RECORDS ->
#####

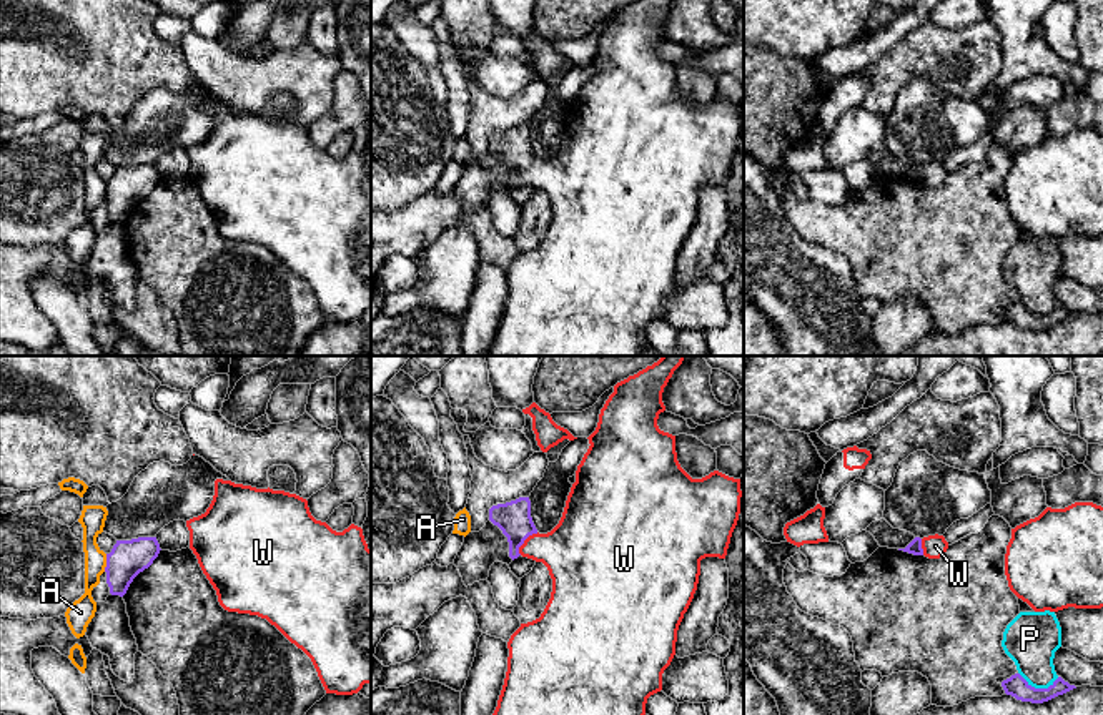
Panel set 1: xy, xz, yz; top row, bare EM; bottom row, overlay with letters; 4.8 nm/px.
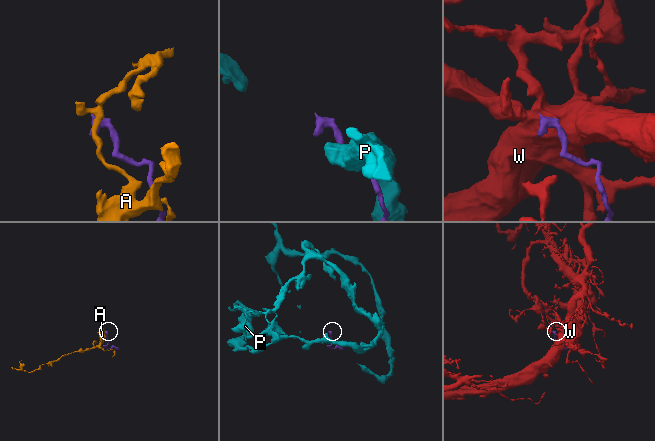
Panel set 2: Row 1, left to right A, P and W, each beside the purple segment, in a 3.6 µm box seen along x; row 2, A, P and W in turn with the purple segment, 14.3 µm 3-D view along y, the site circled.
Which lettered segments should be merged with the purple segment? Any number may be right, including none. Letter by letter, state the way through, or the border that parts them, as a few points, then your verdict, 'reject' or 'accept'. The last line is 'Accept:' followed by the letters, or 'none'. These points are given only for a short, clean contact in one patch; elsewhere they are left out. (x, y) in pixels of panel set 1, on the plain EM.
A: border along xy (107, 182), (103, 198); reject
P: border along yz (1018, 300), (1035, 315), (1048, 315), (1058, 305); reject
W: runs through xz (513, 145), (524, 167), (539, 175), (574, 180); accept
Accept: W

#####

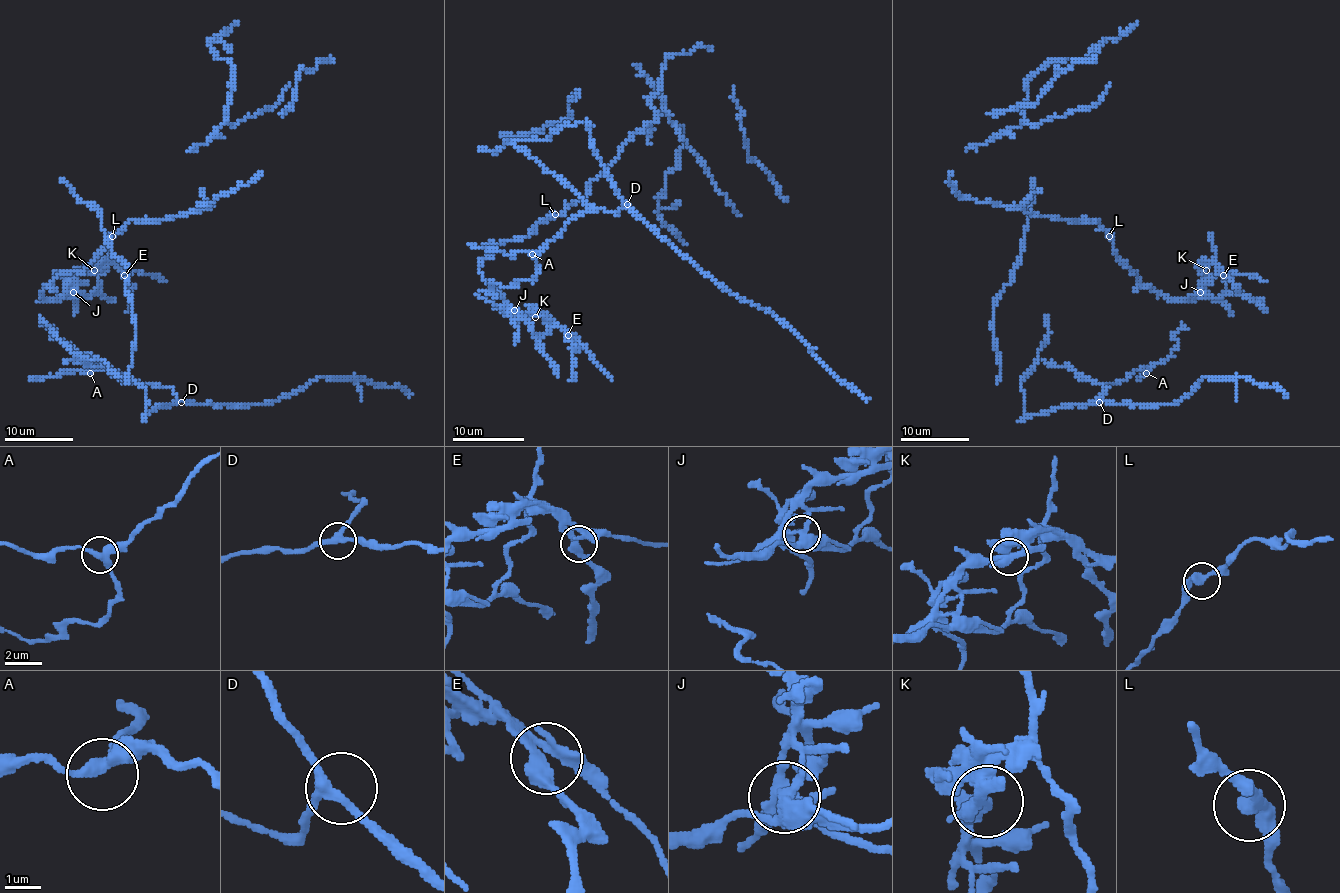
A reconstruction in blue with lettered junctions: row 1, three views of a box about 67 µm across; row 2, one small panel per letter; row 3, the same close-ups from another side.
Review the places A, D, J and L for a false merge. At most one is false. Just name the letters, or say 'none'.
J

#####

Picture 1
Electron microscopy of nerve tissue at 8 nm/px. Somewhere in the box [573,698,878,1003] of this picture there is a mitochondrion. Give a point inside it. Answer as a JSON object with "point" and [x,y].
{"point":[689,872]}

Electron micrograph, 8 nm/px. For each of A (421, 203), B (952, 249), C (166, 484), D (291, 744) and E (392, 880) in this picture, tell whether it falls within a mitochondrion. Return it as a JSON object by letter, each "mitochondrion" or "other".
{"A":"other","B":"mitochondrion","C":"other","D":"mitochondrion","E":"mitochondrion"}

#####

TASK TO CARRY OUT -> Using the data above, give again exactly the lines starting at the one holding "Panel set 1: xy, xz, yz;" and ending at the one holding "Panel set 2: Row", inclusive, and nothing more. Omit the pictures.

ANSWER BOX ->
Panel set 1: xy, xz, yz; top row, bare EM; bottom row, overlay with letters; 4.8 nm/px.
Panel set 2: Row 1, left to right A, P and W, each beside the purple segment, in a 3.6 µm box seen along x; row 2, A, P and W in turn with the purple segment, 14.3 µm 3-D view along y, the site circled.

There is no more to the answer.